The Rajah gave a grin.

“I want you to take me back to my people,” the girl almost sobbed. Then she rose and began stealthily to move away from his presence; she had noticed the flushed, half-wild expression on his handsome face. She saw the fixed look of resolve in his eyes.

He swiftly put forth his hand and, catching hold of her fingers firmly, softly forced her to sit down once more in front of him.

For a moment he looked at her as though he was about to clasp her in his arms. Gabrielle’s heart thumped. She noticed that he sat on the side near the open door and so barred her progress should she attempt to make a bolt. She heard the voice of the man at the wheel humming words of an unknown tongue just over her head out on the poop. She knew that the Rajah’s mate was laid up with fever in the deckhouse amidships, and so she was quite alone with the Rajah.

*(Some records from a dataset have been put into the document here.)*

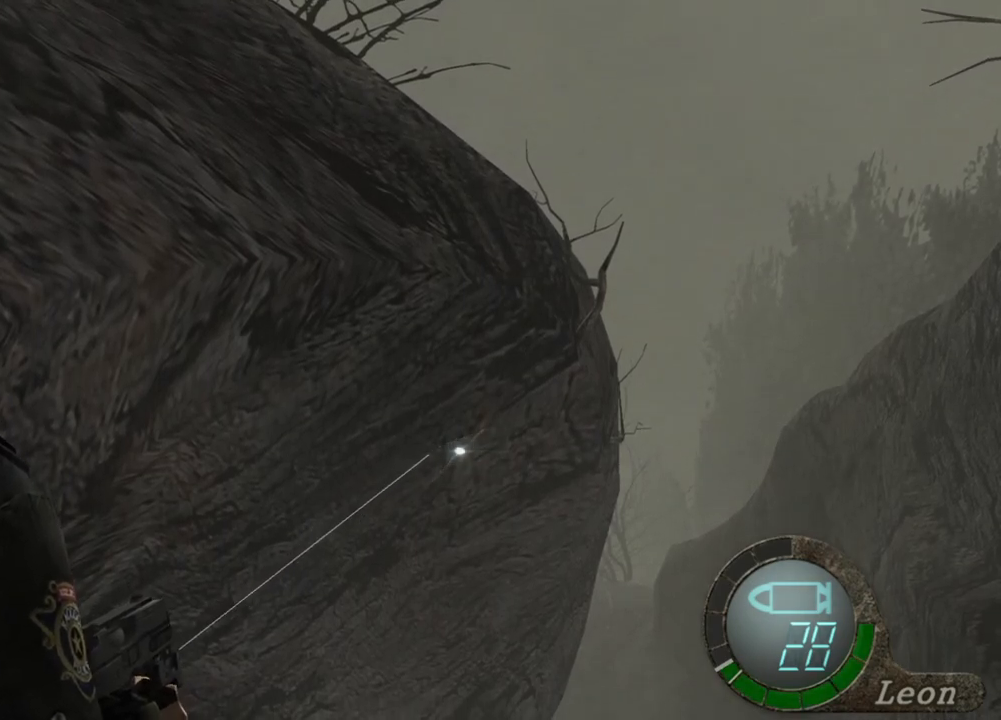
{"keys": [], "mouse": ["right"], "events": []}
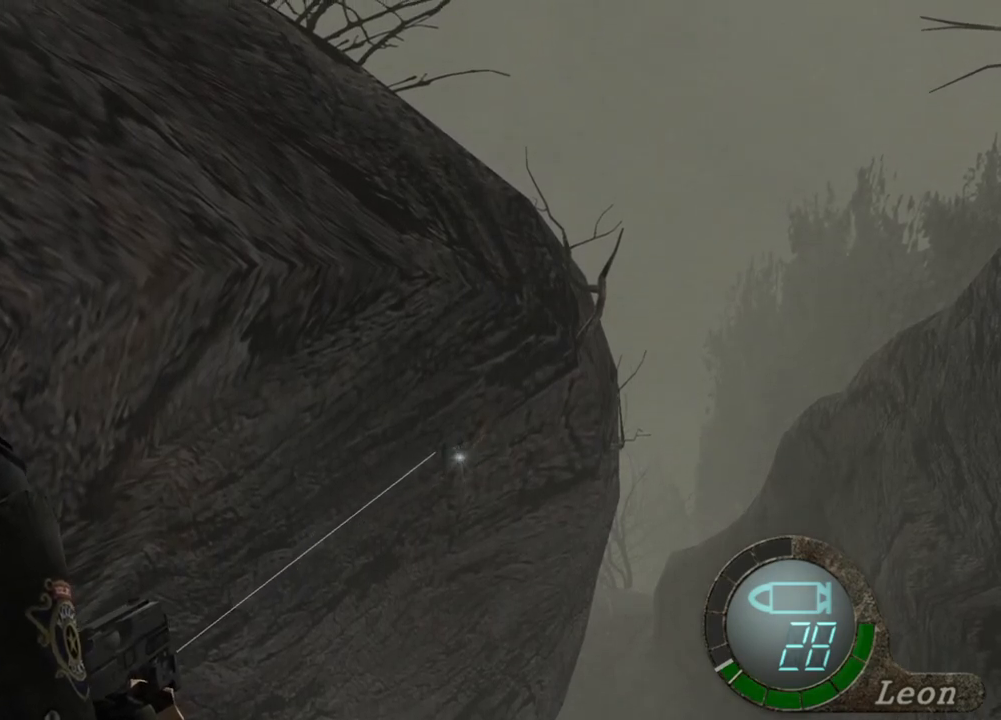
{"keys": [], "mouse": ["right"], "events": []}
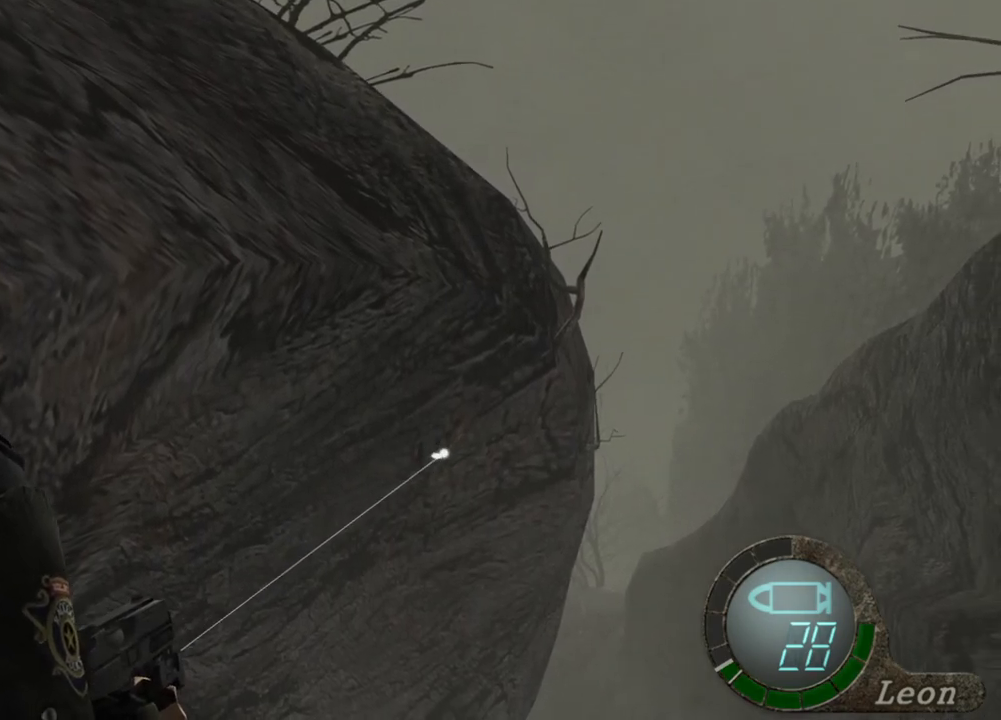
{"keys": [], "mouse": ["right"], "events": []}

“I know that I am only Pa-ooan. You no’ like me ’cause I dark man, eh? Wilt lover me, canst thou deny me, O maid of mine heart?”

Gabrielle knew by his lapse into Biblical pidgin-English that he was in an excited, treacherous state of mind; she also realised that it was wiser for her to attempt to mollify him.

“I don’t dislike the people of your race at all; it’s the wicked way that you kidnapped me that makes me hate you. Won’t you take me back to my people?”